● **BRIEF**
How many lines of the data contain the word "TYPE"? Give only that number.

● **GIVEN DATA**
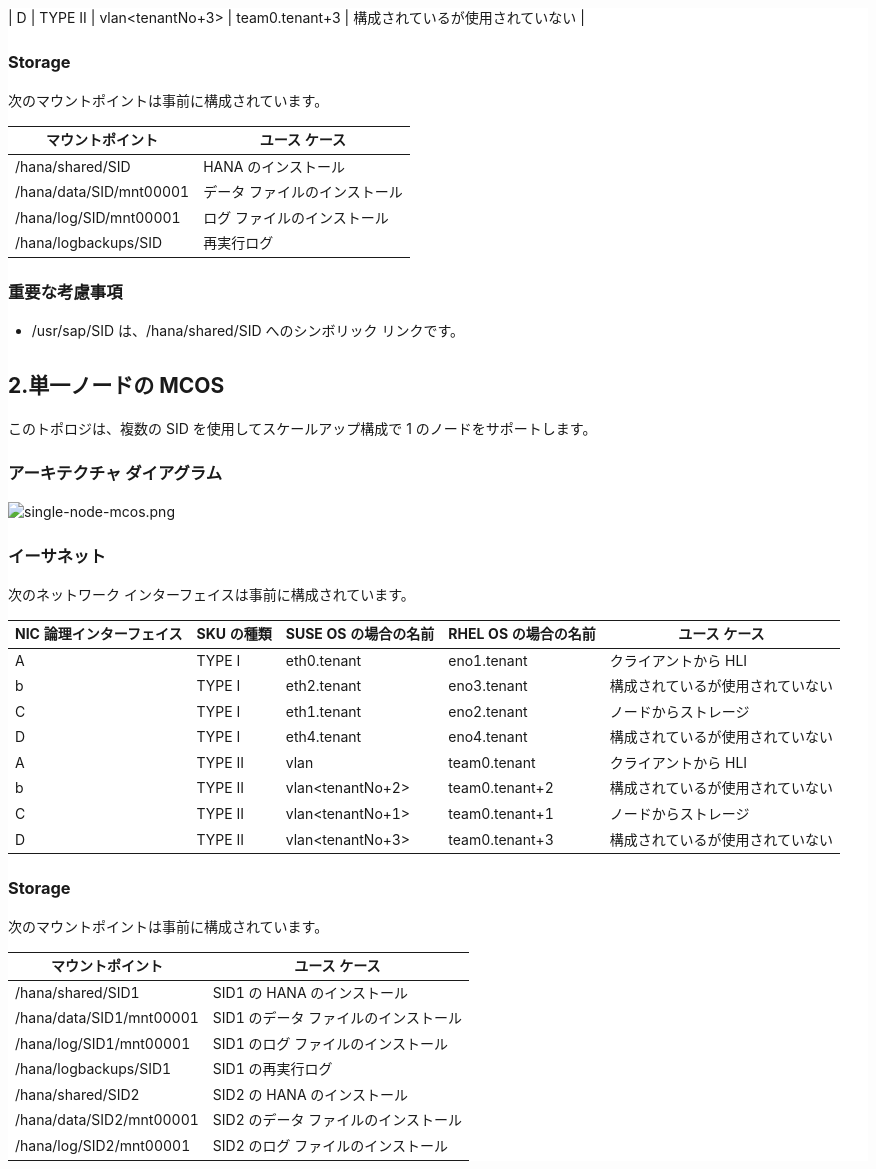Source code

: | D | TYPE II | vlan<tenantNo+3> | team0.tenant+3 | 構成されているが使用されていない |

### <a name="storage"></a>Storage
次のマウントポイントは事前に構成されています。

| マウントポイント | ユース ケース | 
| --- | --- |
|/hana/shared/SID | HANA のインストール | 
|/hana/data/SID/mnt00001 | データ ファイルのインストール | 
|/hana/log/SID/mnt00001 | ログ ファイルのインストール | 
|/hana/logbackups/SID | 再実行ログ |

### <a name="key-considerations"></a>重要な考慮事項
- /usr/sap/SID は、/hana/shared/SID へのシンボリック リンクです。

## <a name="2-single-node-mcos"></a>2.単一ノードの MCOS

このトポロジは、複数の SID を使用してスケールアップ構成で 1 のノードをサポートします。

### <a name="architecture-diagram"></a>アーキテクチャ ダイアグラム  

![single-node-mcos.png](media/hana-supported-scenario/single-node-mcos.png)

### <a name="ethernet"></a>イーサネット
次のネットワーク インターフェイスは事前に構成されています。

| NIC 論理インターフェイス | SKU の種類 | SUSE OS の場合の名前 | RHEL OS の場合の名前 | ユース ケース|
| --- | --- | --- | --- | --- |
| A | TYPE I | eth0.tenant | eno1.tenant | クライアントから HLI |
| b | TYPE I | eth2.tenant | eno3.tenant | 構成されているが使用されていない |
| C | TYPE I | eth1.tenant | eno2.tenant | ノードからストレージ |
| D | TYPE I | eth4.tenant | eno4.tenant | 構成されているが使用されていない |
| A | TYPE II | vlan<tenantNo> | team0.tenant | クライアントから HLI |
| b | TYPE II | vlan<tenantNo+2> | team0.tenant+2 | 構成されているが使用されていない |
| C | TYPE II | vlan<tenantNo+1> | team0.tenant+1 | ノードからストレージ |
| D | TYPE II | vlan<tenantNo+3> | team0.tenant+3 | 構成されているが使用されていない |

### <a name="storage"></a>Storage
次のマウントポイントは事前に構成されています。

| マウントポイント | ユース ケース | 
| --- | --- |
|/hana/shared/SID1 | SID1 の HANA のインストール | 
|/hana/data/SID1/mnt00001 | SID1 のデータ ファイルのインストール | 
|/hana/log/SID1/mnt00001 | SID1 のログ ファイルのインストール | 
|/hana/logbackups/SID1 | SID1 の再実行ログ |
|/hana/shared/SID2 | SID2 の HANA のインストール | 
|/hana/data/SID2/mnt00001 | SID2 のデータ ファイルのインストール | 
|/hana/log/SID2/mnt00001 | SID2 のログ ファイルのインストール |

● **WRITTEN REPLY**
9